▶ TASK DESCRIPTION:
Without the images, print all the entries below exactly as given.

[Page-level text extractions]
★ ★ ★ ★ ★ ★ ★
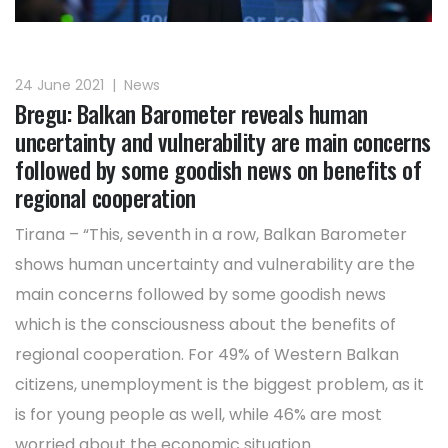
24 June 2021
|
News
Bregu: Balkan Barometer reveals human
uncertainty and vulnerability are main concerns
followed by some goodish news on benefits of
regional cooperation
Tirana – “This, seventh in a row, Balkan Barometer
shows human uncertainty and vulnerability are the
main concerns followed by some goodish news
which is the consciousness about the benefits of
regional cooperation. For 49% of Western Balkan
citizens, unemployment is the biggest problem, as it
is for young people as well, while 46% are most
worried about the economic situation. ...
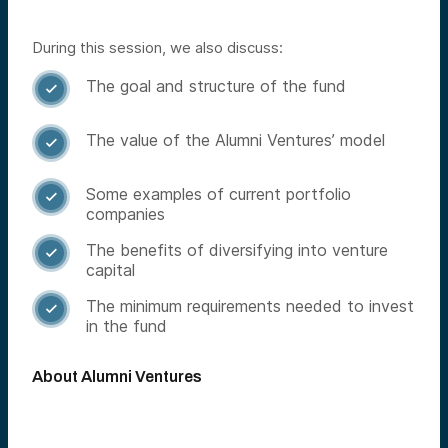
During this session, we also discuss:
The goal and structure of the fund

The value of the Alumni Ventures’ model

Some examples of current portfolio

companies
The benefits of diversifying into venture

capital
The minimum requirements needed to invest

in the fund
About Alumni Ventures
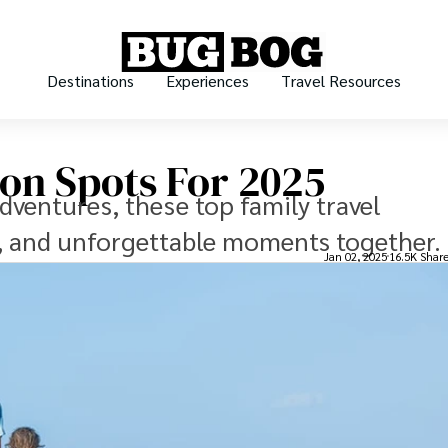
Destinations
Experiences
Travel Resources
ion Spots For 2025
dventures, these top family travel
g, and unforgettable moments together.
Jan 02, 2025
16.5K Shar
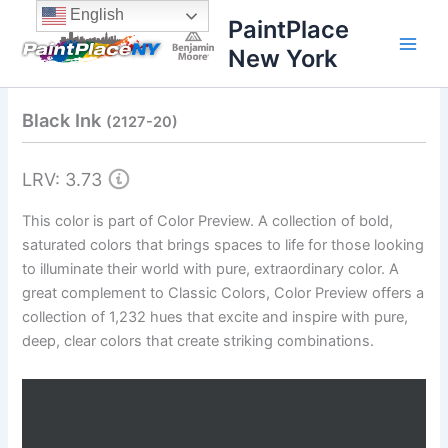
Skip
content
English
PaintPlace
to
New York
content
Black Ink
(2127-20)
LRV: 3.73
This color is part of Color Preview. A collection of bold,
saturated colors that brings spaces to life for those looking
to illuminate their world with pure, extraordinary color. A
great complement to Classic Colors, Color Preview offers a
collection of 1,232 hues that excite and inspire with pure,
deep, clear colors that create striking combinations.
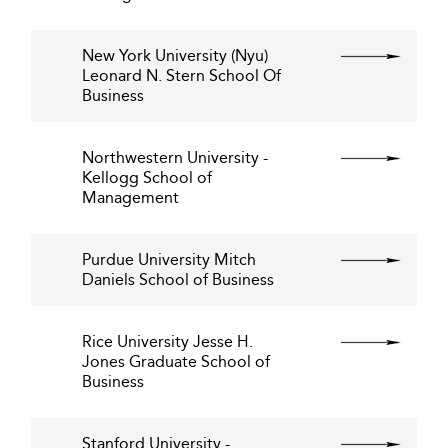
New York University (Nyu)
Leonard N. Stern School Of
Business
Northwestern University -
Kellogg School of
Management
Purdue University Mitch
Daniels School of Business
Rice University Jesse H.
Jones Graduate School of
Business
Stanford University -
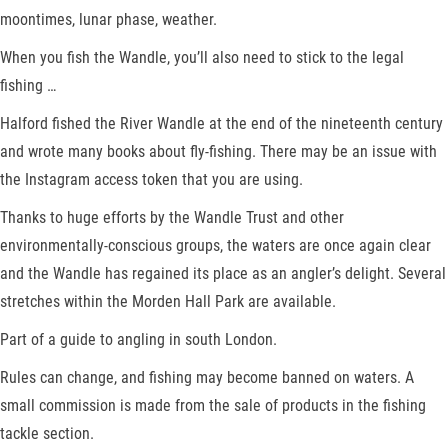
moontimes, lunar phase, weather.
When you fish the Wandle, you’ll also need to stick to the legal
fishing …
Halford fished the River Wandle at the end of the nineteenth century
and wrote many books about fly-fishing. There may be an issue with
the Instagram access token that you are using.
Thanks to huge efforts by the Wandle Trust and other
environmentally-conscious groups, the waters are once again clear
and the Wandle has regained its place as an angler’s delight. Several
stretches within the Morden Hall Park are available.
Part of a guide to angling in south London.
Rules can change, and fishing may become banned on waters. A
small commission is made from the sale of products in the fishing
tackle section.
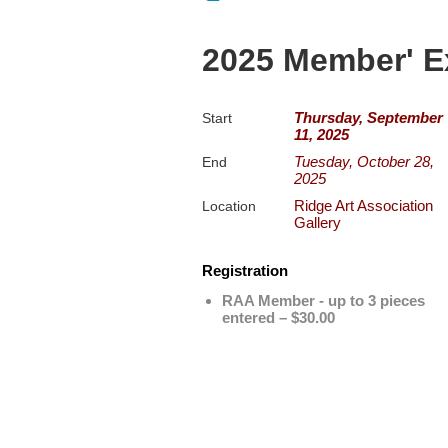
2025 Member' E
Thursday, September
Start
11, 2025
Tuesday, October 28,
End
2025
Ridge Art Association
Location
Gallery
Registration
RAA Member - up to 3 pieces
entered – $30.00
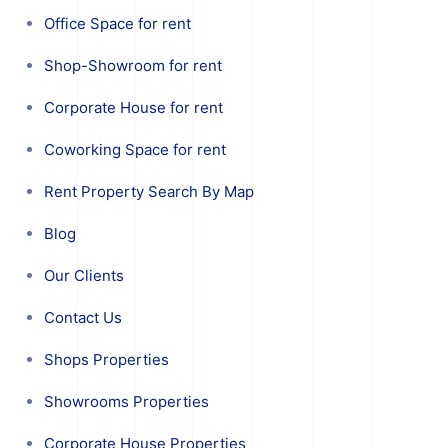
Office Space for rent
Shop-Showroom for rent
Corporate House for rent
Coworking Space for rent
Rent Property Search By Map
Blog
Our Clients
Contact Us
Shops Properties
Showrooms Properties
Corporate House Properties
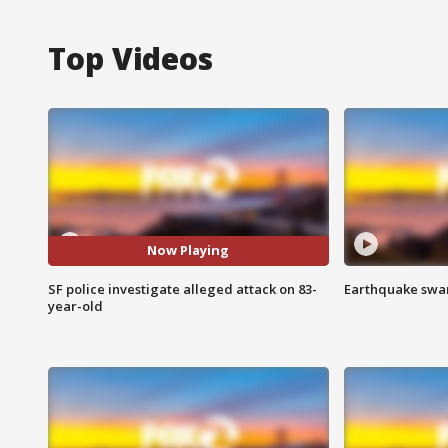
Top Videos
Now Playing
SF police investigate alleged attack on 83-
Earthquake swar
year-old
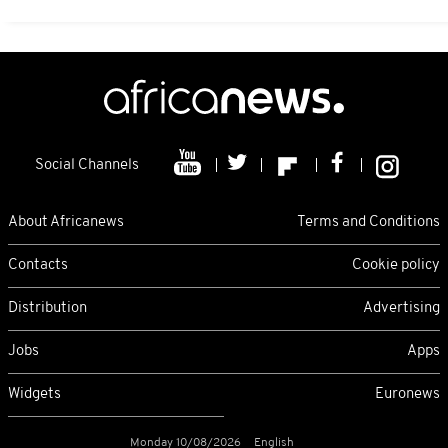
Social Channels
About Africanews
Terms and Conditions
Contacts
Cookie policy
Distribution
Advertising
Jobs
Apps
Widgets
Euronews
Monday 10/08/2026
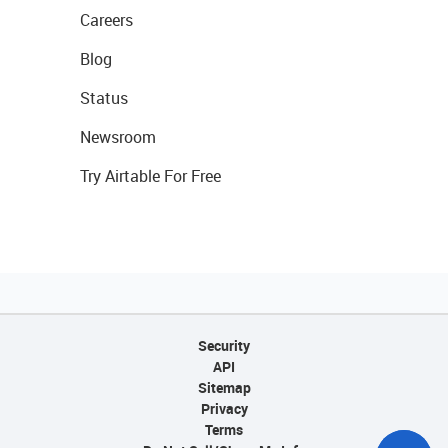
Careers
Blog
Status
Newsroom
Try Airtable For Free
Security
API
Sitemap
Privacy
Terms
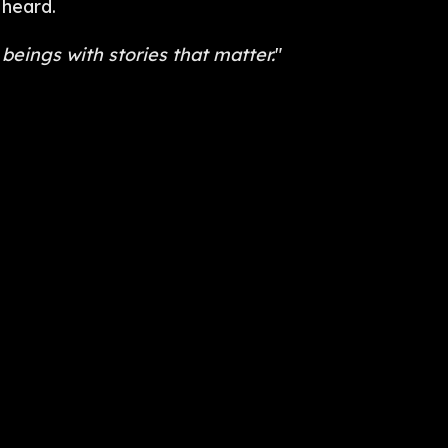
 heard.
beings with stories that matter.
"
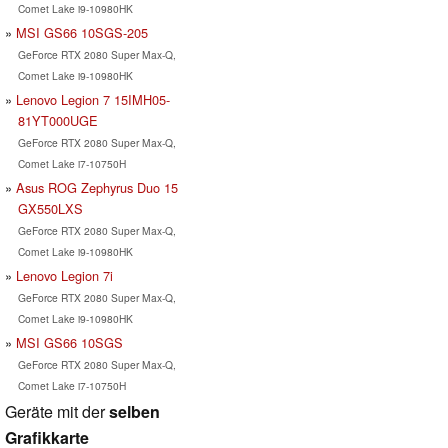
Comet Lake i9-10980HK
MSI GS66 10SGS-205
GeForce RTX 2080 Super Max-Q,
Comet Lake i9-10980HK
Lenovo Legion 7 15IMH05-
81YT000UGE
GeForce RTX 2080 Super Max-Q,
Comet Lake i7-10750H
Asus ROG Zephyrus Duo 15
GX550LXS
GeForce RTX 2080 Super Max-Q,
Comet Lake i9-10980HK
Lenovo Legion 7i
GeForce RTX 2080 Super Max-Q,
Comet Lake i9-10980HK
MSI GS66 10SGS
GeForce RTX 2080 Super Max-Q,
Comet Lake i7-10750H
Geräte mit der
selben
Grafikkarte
★ ★ ★ ★ ★ ★ ★
▶ SOLUTION FOR THIS PROBLEM:
24 June 2021
|
News
Bregu: Balkan Barometer reveals human
uncertainty and vulnerability are main concerns
followed by some goodish news on benefits of
regional cooperation
Tirana – “This, seventh in a row, Balkan Barometer
shows human uncertainty and vulnerability are the
main concerns followed by some goodish news
which is the consciousness about the benefits of
regional cooperation. For 49% of Western Balkan
citizens, unemployment is the biggest problem, as it
is for young people as well, while 46% are most
worried about the economic situation. ...
During this session, we also discuss:
The goal and structure of the fund

The value of the Alumni Ventures’ model

Some examples of current portfolio

companies
The benefits of diversifying into venture

capital
The minimum requirements needed to invest

in the fund
About Alumni Ventures
Destinations
Experiences
Travel Resources
ion Spots For 2025
dventures, these top family travel
g, and unforgettable moments together.
Jan 02, 2025
16.5K Shar
Skip
content
English
PaintPlace
to
New York
content
Black Ink
(2127-20)
LRV: 3.73
This color is part of Color Preview. A collection of bold,
saturated colors that brings spaces to life for those looking
to illuminate their world with pure, extraordinary color. A
great complement to Classic Colors, Color Preview offers a
collection of 1,232 hues that excite and inspire with pure,
deep, clear colors that create striking combinations.
New York University (Nyu)
Leonard N. Stern School Of
Business
Northwestern University -
Kellogg School of
Management
Purdue University Mitch
Daniels School of Business
Rice University Jesse H.
Jones Graduate School of
Business
Stanford University -
moontimes, lunar phase, weather.
When you fish the Wandle, you’ll also need to stick to the legal
fishing …
Halford fished the River Wandle at the end of the nineteenth century
and wrote many books about fly-fishing. There may be an issue with
the Instagram access token that you are using.
Thanks to huge efforts by the Wandle Trust and other
environmentally-conscious groups, the waters are once again clear
and the Wandle has regained its place as an angler’s delight. Several
stretches within the Morden Hall Park are available.
Part of a guide to angling in south London.
Rules can change, and fishing may become banned on waters. A
small commission is made from the sale of products in the fishing
tackle section.
2025 Member' E
Thursday, September
Start
11, 2025
Tuesday, October 28,
End
2025
Ridge Art Association
Location
Gallery
Registration
RAA Member - up to 3 pieces
entered – $30.00
Office Space for rent
Shop-Showroom for rent
Corporate House for rent
Coworking Space for rent
Rent Property Search By Map
Blog
Our Clients
Contact Us
Shops Properties
Showrooms Properties
Corporate House Properties
Top Videos
Now Playing
SF police investigate alleged attack on 83-
Earthquake swar
year-old
Social Channels
About Africanews
Terms and Conditions
Contacts
Cookie policy
Distribution
Advertising
Jobs
Apps
Widgets
Euronews
Monday 10/08/2026
Careers
Blog
Status
Newsroom
Try Airtable For Free
Security
API
Sitemap
Privacy
Terms
 heard.
beings with stories that matter.
"
Comet Lake i9-10980HK
MSI GS66 10SGS-205
GeForce RTX 2080 Super Max-Q,
Comet Lake i9-10980HK
Lenovo Legion 7 15IMH05-
81YT000UGE
GeForce RTX 2080 Super Max-Q,
Comet Lake i7-10750H
Asus ROG Zephyrus Duo 15
GX550LXS
GeForce RTX 2080 Super Max-Q,
Comet Lake i9-10980HK
Lenovo Legion 7i
GeForce RTX 2080 Super Max-Q,
Comet Lake i9-10980HK
MSI GS66 10SGS
GeForce RTX 2080 Super Max-Q,
Comet Lake i7-10750H
Geräte mit der
selben
Grafikkarte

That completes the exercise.